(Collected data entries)
--- START ---
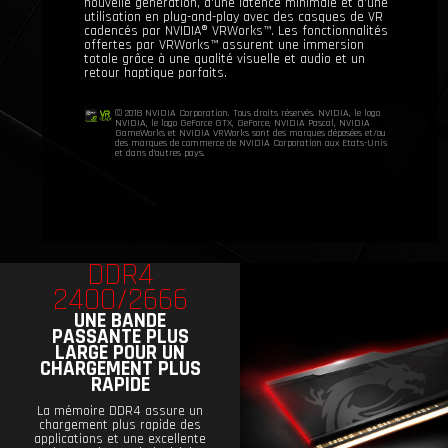
nouvelle génération, d'une latence minimale et d'une
utilisation en plug-and-play avec des casques de VR
cadencés par NVIDIA® VRWorks™. Les fonctionnalités
offertes par VRWorks™ assurent une immersion
totale grâce à une qualité visuelle et audio et un
retour haptique parfaits.
© 2018 NVIDIA Corporation. Tous droits réservés. NVIDIA, le logo
NVIDIA, le logo GeForce GTX, GeForce, NVIDIA Pascal, NVIDIA
GameWorks et NVIDIA VRWorks sont des marques déposées et/ou
des marques de commerce de NVIDIA Corporation aux Etats-Unis
et dans d'autres pays.
DDR4
2400/2666
UNE BANDE
PASSANTE PLUS
LARGE POUR UN
CHARGEMENT PLUS
RAPIDE
La mémoire DDR4 assure un
chargement plus rapide des
applications et une excellente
--- END ---
— TASK PROMPT —
Exactly what appears in the records above must be returned, apart from the pictures.

— RESULT OF THE TASK —
nouvelle génération, d'une latence minimale et d'une
utilisation en plug-and-play avec des casques de VR
cadencés par NVIDIA® VRWorks™. Les fonctionnalités
offertes par VRWorks™ assurent une immersion
totale grâce à une qualité visuelle et audio et un
retour haptique parfaits.
© 2018 NVIDIA Corporation. Tous droits réservés. NVIDIA, le logo
NVIDIA, le logo GeForce GTX, GeForce, NVIDIA Pascal, NVIDIA
GameWorks et NVIDIA VRWorks sont des marques déposées et/ou
des marques de commerce de NVIDIA Corporation aux Etats-Unis
et dans d'autres pays.
DDR4
2400/2666
UNE BANDE
PASSANTE PLUS
LARGE POUR UN
CHARGEMENT PLUS
RAPIDE
La mémoire DDR4 assure un
chargement plus rapide des
applications et une excellente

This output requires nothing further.